Robert Pack

Personal information
- Full name: Robert John Pack
- Born: 27 August 1970 (age 55) Kettering, Northamptonshire
- Batting: Left-handed
- Bowling: Slow left-arm orthodox

Domestic team information
- 1998: Bedfordshire
- 1999—2000: Northamptonshire Cricket Board
- 2001—2002: Bedfordshire

Career statistics
| Competition | List A |
| Matches | 4 |
| Runs scored | 2 |
| Batting average | — |
| 100s/50s | 0/0 |
| Top score | 2* |
| Balls bowled | 202 |
| Wickets | 8 |
| Bowling average | 11.62 |
| 5 wickets in innings | 0 |
| 10 wickets in match | 0 |
| Best bowling | 3/1 |
| Catches/stumpings | 2/— |
- Source: Cricinfo, 21 November 2010

= Robert Pack (cricketer) =

English cricketer (born 1970)

Robert John Pack (born 27 August 1970) is a former English cricketer. Pack was a left-handed batsman who bowled slow left-arm orthodox. He was born at Kettering, Northamptonshire.

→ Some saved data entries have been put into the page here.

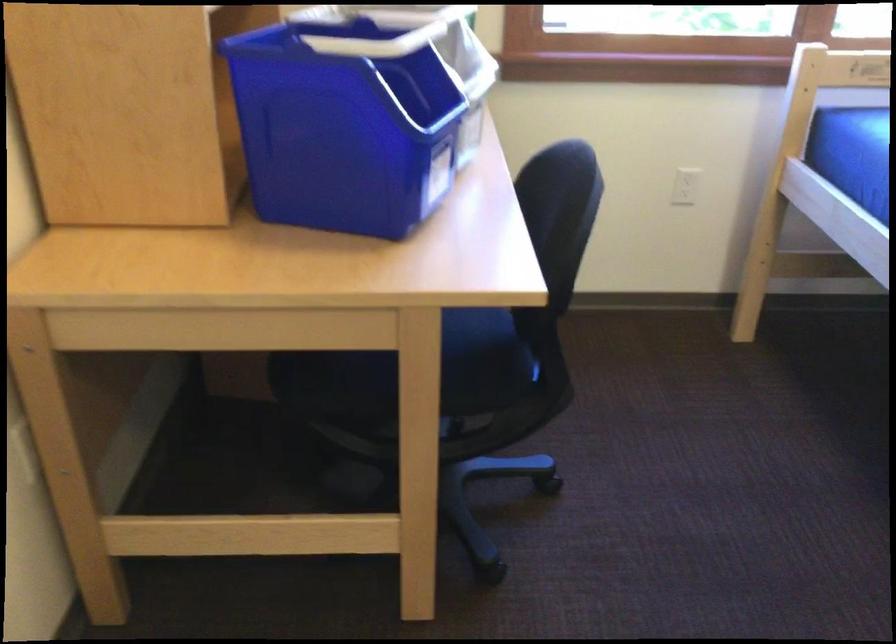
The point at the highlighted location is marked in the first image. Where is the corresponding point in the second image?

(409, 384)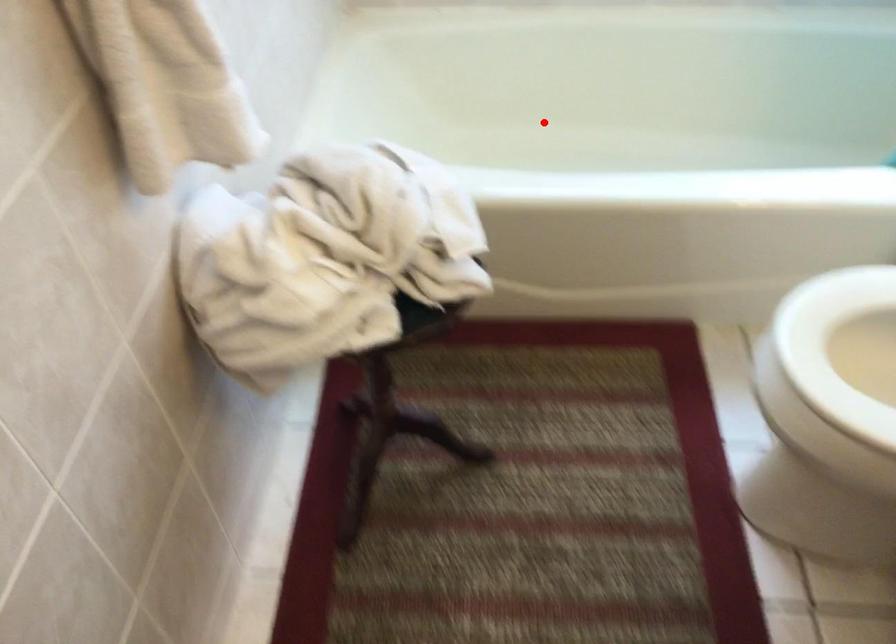
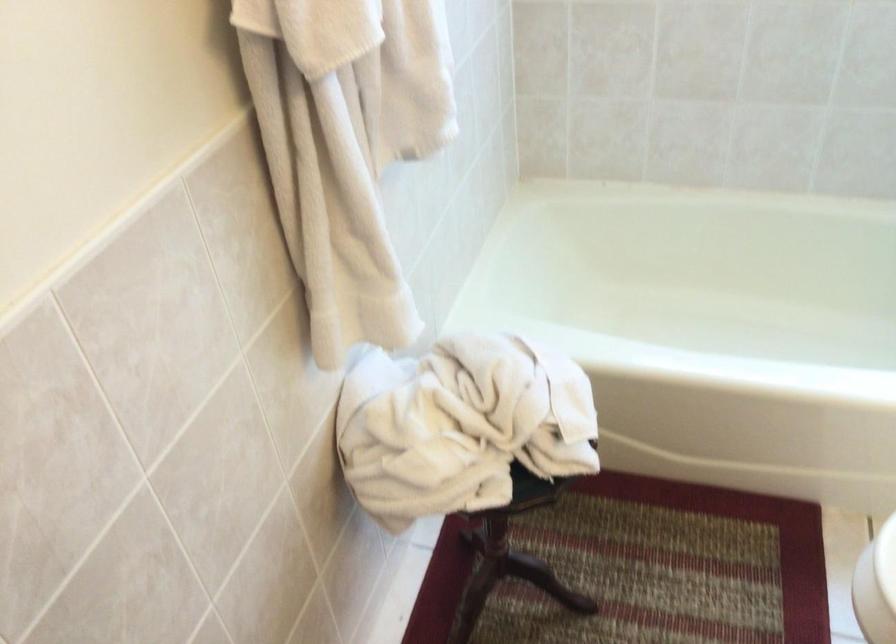
In the second image, find the point that corresponds to the highlighted location in the first image.

(698, 283)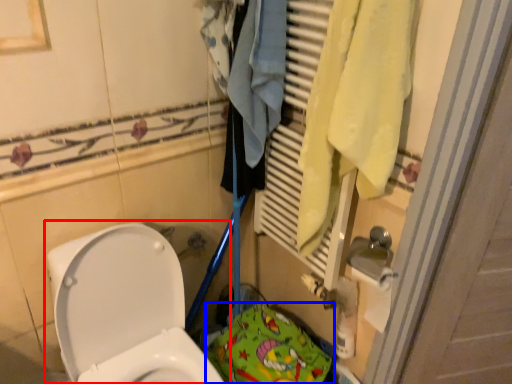
Question: Among these objects, which one is nearest to the camera, toilet (highlighted by a red box) or material (highlighted by a blue box)?

Choices:
 (A) toilet
 (B) material

Answer: (A)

Pack made his debut in County Cricket for Bedfordshire in the 1998 Minor Counties Championship against Cumberland. He played 2 further championship matches for the county in 1998.

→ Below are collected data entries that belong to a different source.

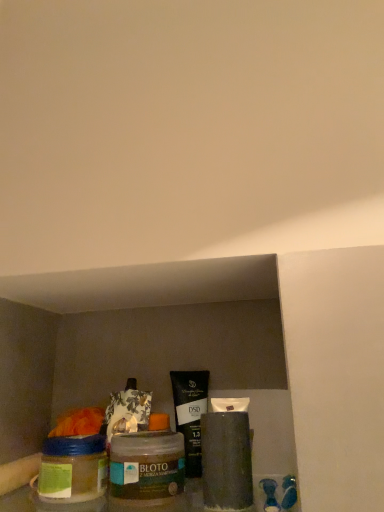
Question: Is matte black tube at center in front of or behind translucent glass jar at lower left in the image?

Choices:
 (A) front
 (B) behind

Answer: (A)

Question: Would you say matte black tube at center is to the left or to the right of translucent glass jar at lower left in the picture?

Choices:
 (A) left
 (B) right

Answer: (B)

Question: Based on their relative distances, which object is farther from the matte black tube at center?

Choices:
 (A) black matte tube at center
 (B) translucent glass jar at lower left

Answer: (B)

Question: Which is nearer to the black matte tube at center?

Choices:
 (A) translucent glass jar at lower left
 (B) matte black tube at center

Answer: (B)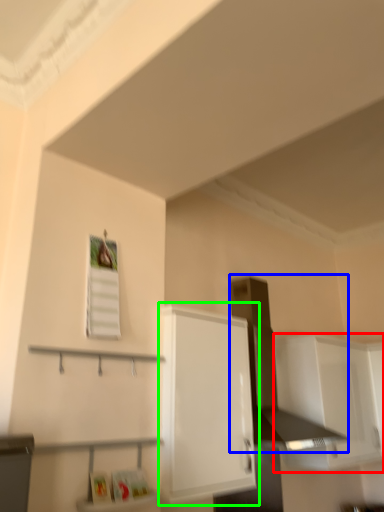
Question: Considering the real-world distances, which object is farthest from cabinetry (highlighted by a red box)? vent (highlighted by a blue box) or cabinetry (highlighted by a green box)?

Choices:
 (A) vent
 (B) cabinetry

Answer: (B)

In 1999, he first represented the Northamptonshire Cricket Board, making his debut in List A for them against Wiltshire in the 1999 NatWest Trophy and playing one further match for the Board against Northumberland in the 2000 NatWest Trophy.

In 2001, he rejoined Bedfordshire. From 2001 to 2002, he has represented the county in 8 Championship matches, the last of which came against Cumberland. His debut for the county in the MCCA Knockout Trophy came against Cambridgeshire in 2002. During the 2002 season, he represented the county in 4 further Trophy matches, the last of which came against the Sussex Cricket Board.

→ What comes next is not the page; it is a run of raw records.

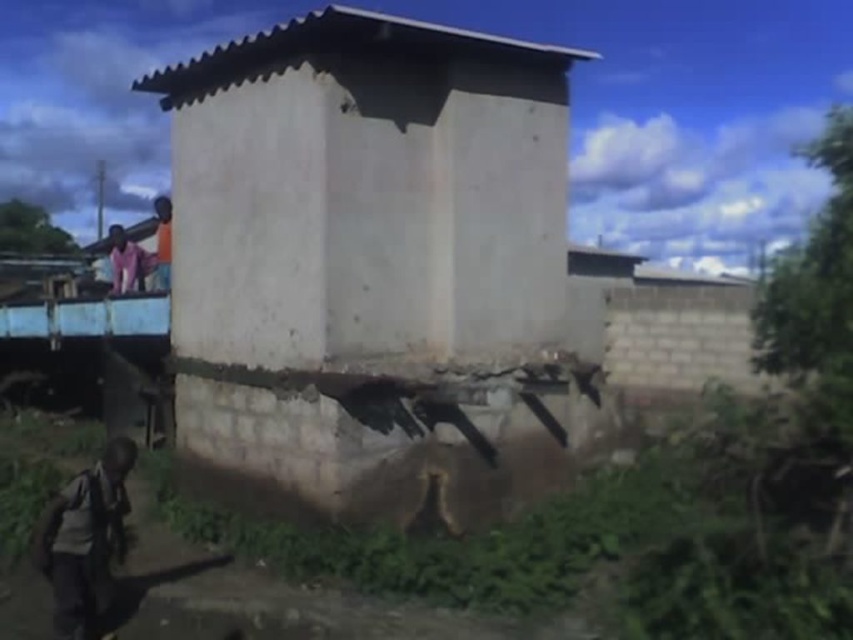
Who is lower down, white concrete hut at center or dark gray backpack at lower left?

dark gray backpack at lower left is lower down.

Is white concrete hut at center positioned at the back of dark gray backpack at lower left?

Yes.

Is point (502, 77) more distant than point (67, 554)?

Yes.

Find the location of `white concrete hut at center`. white concrete hut at center is located at coordinates (374, 268).

Between dark gray backpack at lower left and pink fabric at upper left, which one has more height?

pink fabric at upper left is taller.

Is dark gray backpack at lower left positioned behind pink fabric at upper left?

No, dark gray backpack at lower left is in front of pink fabric at upper left.

At what (x,y) coordinates should I click in order to perform the action: click on dark gray backpack at lower left. Please return your answer as a coordinate pair (x, y). Looking at the image, I should click on (84, 541).

Which is in front, point (451, 176) or point (125, 236)?

Positioned in front is point (451, 176).

Does white concrete hut at center appear under pink fabric at upper left?

Correct, white concrete hut at center is located below pink fabric at upper left.

Is point (520, 337) behind point (123, 240)?

No, it is in front of (123, 240).

The width and height of the screenshot is (853, 640). What are the coordinates of `white concrete hut at center` in the screenshot? It's located at (374, 268).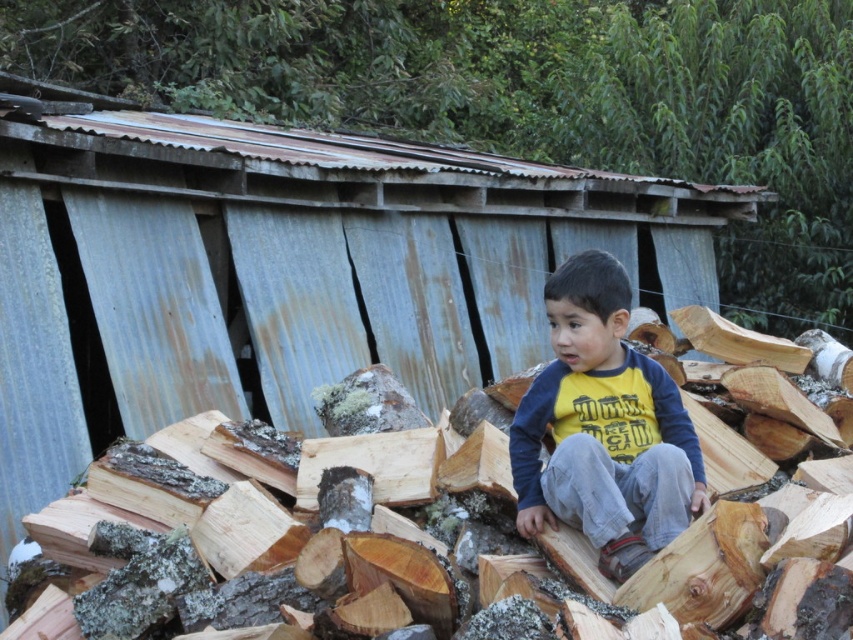
Looking at this image, how distant is brown rough wood at center from yellow cotton shirt at center?

brown rough wood at center and yellow cotton shirt at center are 1.09 meters apart.

Is brown rough wood at center bigger than yellow cotton shirt at center?

Yes, brown rough wood at center is bigger than yellow cotton shirt at center.

Where is `brown rough wood at center`? This screenshot has height=640, width=853. brown rough wood at center is located at coordinates (573, 506).

Find the location of a particular element. brown rough wood at center is located at coordinates (573, 506).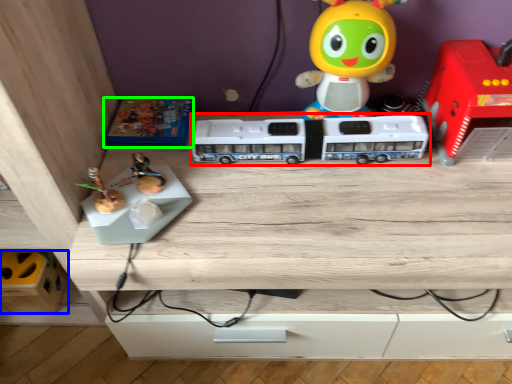
Question: Estimate the real-world distances between objects in this image. Which object is farther from toy (highlighted by a red box), toy (highlighted by a blue box) or toy (highlighted by a green box)?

During his second spell with the county, he represented Bedfordshire in 2 List A matches. These came against Hertfordshire in the 1st round of the 2003 Cheltenham & Gloucester Trophy which was played in 2002 and the Netherlands in the 2nd round of the same competition, also played in 2002.

In his career total of 3 List A matches, he took 8 wickets at a bowling average of 11.62, with best figures of 3/1.